Experimenta Makes Sense: International Triennial of Media Art expresses the disconcerting and delightful world of the digital age. Both playful and thought provoking, this exhibition asks audiences to immerse their senses into a ‘thinking’, ‘feeling’ and ‘doing’ contemplation of what it is to be human in an age of technological acceleration
Robert Andrew, Ella Barclay, Michele Barker and Anna Munster, Briony Barr, Steve Berrick, Antoinette J. Citizen, Adam Donovan and Katrin Hochschuh, Lauren Edmonds, Liz Magic Laser, Jon McCormack, Lucy McRae, Gail Priest, Matthew Gardiner, Jane Gauntlett, Scale Free Network: Briony Barr and Gregory Crocetti, Andrew Styan, Judy Watson and Katarina Zdjelar.

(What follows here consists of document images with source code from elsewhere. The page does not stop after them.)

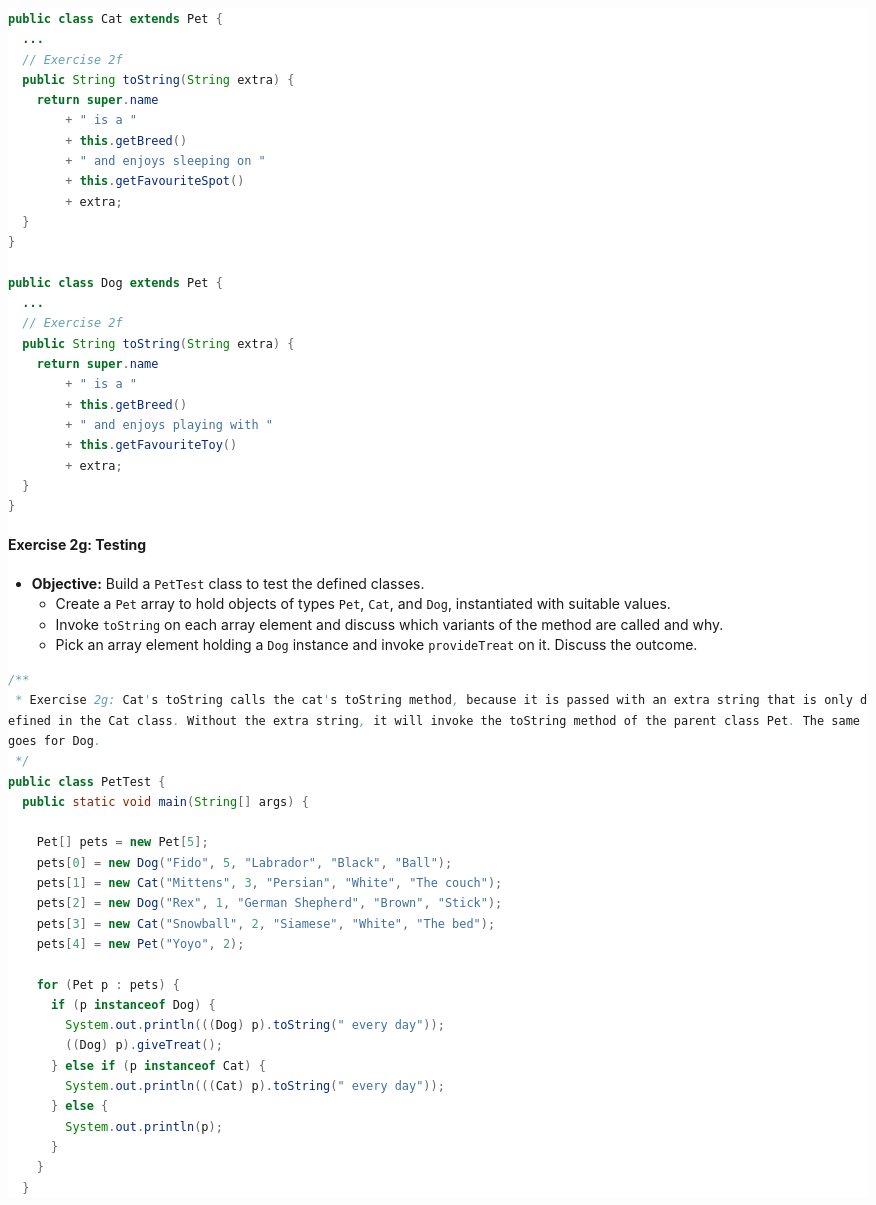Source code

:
 ```java
public class Cat extends Pet {
  ...
  // Exercise 2f
  public String toString(String extra) {
    return super.name
        + " is a "
        + this.getBreed()
        + " and enjoys sleeping on "
        + this.getFavouriteSpot()
        + extra;
  }
}

public class Dog extends Pet {
  ...
  // Exercise 2f
  public String toString(String extra) {
    return super.name
        + " is a "
        + this.getBreed()
        + " and enjoys playing with "
        + this.getFavouriteToy()
        + extra;
  }
}
```

#### Exercise 2g: Testing

- **Objective:** Build a `PetTest` class to test the defined classes.
  - Create a `Pet` array to hold objects of types `Pet`, `Cat`, and `Dog`, instantiated with suitable values.
  - Invoke `toString` on each array element and discuss which variants of the method are called and why.
  - Pick an array element holding a `Dog` instance and invoke `provideTreat` on it. Discuss the outcome.

```java
/**
 * Exercise 2g: Cat's toString calls the cat's toString method, because it is passed with an extra string that is only defined in the Cat class. Without the extra string, it will invoke the toString method of the parent class Pet. The same goes for Dog.
 */
public class PetTest {
  public static void main(String[] args) {

    Pet[] pets = new Pet[5];
    pets[0] = new Dog("Fido", 5, "Labrador", "Black", "Ball");
    pets[1] = new Cat("Mittens", 3, "Persian", "White", "The couch");
    pets[2] = new Dog("Rex", 1, "German Shepherd", "Brown", "Stick");
    pets[3] = new Cat("Snowball", 2, "Siamese", "White", "The bed");
    pets[4] = new Pet("Yoyo", 2);

    for (Pet p : pets) {
      if (p instanceof Dog) {
        System.out.println(((Dog) p).toString(" every day"));
        ((Dog) p).giveTreat();
      } else if (p instanceof Cat) {
        System.out.println(((Cat) p).toString(" every day"));
      } else {
        System.out.println(p);
      }
    }
  }
```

The exhibition investigates how artists ‘make sense’ of our world, and invites us to explore our understanding of the present. In a time of accelerating technological changes to our society and culture, Experimenta Make Sense investigates our extreme present. The term ‘extreme present’ was recently coined to capture the impact of accelerating technological change on society and culture: a time where it feels impossible to maintain pace with the present, let alone the future. A challenge for 21st century humanity is that “we have Paleolithic emotions, medieval institutions and god-like technologies”, according to Harvard biologist E.O. Wilson. We humans still ‘make sense’ of our world through our physical selves and our cultures. The artworks exhibited in Experimenta Make Sense engage directly with this conundrum.
The key questions explored by the artists in Experimenta Make Sense include:
- How do we make sense of the world around us? As we grapple with the rapid pace of change shaped by technological transformation, political uncertainty and global challenges, we recognise that science and technology continue to provide tools for understanding our world. Complex systems theory and ever-larger big-data sets all promise to give us fresh insights into our present day. In Experimenta Make Sense you will find artworks that problematise this idea or embrace it, or in some cases create new theories or data sets.
- How can we use our senses to make sense? Throughout the exhibition you will also find many non-corporeal interfaces that mirror our lived experiences and beg the question: can our biological bodies and our sensorial systems keep up with it all?
- How do we make sense through making? In the face of these changes it is perhaps no accident that we have seen the rise of the maker movement, reflecting a human need to understand the world physically, beyond the screen. This trend is evidenced by a number of artworks that use hands-on participation in their realisation. The exhibition seeks to encourage wide engagement with this conversation by presenting work by Australian and international artists who use, critique and experiment with technology, media and art.